The case we focus on is about Colfax’s ESAB subsidiary. The company had the idea of creating “a connected welder system”. It was very difficult to be able to identify when customers were running into issues. However, once every welder connects to a platform that controls them through data-flow analysis, only then was the platform able to provide valuable insights about quality. Efficiency and use of material were also improved and so were alerts to potential chain issues.

The solution

Rebel EMP 215ic, CC/CV welding system, provides a true multi-process performance and a groundbreaking operator interface with LCD/TFT display. Operators interact with it using a unique control that combines traditional weld parameter adjustments with the smartphones. In fact, the color display offers a simple interface in 21 languages. Important information beyond weld parameters are displayed on the users interface.
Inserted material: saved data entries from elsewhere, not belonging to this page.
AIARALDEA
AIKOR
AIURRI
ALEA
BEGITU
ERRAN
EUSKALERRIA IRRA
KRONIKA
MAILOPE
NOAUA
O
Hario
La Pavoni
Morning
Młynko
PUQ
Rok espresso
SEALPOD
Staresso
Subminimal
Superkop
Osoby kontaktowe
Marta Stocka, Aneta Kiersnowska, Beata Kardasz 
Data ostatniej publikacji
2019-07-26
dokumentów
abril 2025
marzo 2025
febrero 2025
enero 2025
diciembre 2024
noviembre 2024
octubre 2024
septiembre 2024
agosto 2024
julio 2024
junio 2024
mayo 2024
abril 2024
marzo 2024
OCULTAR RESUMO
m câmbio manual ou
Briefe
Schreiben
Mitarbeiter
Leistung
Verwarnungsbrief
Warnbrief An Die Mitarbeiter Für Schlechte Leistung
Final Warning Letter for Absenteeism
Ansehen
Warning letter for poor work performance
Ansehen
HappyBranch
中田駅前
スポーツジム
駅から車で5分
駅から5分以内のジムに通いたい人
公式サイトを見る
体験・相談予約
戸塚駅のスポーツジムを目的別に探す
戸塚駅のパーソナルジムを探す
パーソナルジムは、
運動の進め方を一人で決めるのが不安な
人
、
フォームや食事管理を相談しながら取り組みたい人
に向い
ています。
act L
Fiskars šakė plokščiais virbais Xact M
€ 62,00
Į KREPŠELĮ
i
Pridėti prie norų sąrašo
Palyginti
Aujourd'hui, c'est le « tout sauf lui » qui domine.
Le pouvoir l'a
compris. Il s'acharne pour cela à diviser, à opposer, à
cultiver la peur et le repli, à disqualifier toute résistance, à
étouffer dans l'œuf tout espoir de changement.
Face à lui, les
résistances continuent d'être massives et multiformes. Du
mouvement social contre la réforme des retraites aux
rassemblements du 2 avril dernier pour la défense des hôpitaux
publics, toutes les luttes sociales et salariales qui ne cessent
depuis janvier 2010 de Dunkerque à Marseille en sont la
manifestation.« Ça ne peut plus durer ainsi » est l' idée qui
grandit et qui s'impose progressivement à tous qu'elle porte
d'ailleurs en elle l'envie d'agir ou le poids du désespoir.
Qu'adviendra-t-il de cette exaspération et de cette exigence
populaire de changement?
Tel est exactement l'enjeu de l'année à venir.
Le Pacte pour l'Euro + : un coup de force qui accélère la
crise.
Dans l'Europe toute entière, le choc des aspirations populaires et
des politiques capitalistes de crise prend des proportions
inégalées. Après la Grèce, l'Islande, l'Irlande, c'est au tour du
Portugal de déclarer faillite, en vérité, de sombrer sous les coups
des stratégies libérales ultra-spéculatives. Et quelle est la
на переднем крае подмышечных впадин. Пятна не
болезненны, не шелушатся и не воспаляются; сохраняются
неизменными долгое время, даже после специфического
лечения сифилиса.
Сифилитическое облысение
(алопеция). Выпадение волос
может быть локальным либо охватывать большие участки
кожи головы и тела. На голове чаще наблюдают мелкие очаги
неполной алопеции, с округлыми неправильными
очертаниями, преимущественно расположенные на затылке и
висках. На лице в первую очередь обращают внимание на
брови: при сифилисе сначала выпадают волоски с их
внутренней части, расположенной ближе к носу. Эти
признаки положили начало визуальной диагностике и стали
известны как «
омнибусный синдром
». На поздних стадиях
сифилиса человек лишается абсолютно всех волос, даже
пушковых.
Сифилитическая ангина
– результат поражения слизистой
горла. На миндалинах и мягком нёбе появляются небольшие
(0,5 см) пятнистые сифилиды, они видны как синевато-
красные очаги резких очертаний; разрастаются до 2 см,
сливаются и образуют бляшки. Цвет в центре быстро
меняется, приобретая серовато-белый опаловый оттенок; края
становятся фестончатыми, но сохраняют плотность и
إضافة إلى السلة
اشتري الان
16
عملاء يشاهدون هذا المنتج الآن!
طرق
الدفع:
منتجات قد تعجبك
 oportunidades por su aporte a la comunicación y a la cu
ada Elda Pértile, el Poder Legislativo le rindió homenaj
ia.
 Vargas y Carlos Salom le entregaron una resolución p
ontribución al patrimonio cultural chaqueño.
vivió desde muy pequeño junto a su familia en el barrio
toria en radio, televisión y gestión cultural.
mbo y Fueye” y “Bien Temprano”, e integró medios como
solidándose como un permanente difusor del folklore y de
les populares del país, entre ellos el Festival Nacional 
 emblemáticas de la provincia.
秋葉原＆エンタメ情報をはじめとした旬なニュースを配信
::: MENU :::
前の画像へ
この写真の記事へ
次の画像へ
Moreover, the Rebel’s sMIG (“smart MIG”) function adapts automatically the welding to any popular steel, stainless, chrome-moly or aluminum filler metal/gas combination, and provides a stable MIG arc. As users adjust one parameter, sMIG automatically adjusts others to keep the MIG arc stable. For instance, increasing or decreasing wire feed speed to weld thicker or thinner metal. Using an exclusive, built-in algorithm, sMIG monitors the operator’s technique and continuously adapts the output.

The benefit

Experienced welders become productive more quickly, and novice welders start producing quality welds in less time. The sMIG feature takes away incorrect settings and so users can focus on good gun technique. As a result, ESAB can improve job costing and quality for their customers.

Final Thoughts

These stories highlight what realising tech intensity is all about. They also remind us that people are at the heart of this transformation. Through the use of AI, operators are empowered with more knowledge about the baseline throughput and quality. This provides them with real-time recommendations on how to guide performance levels towards optimisation.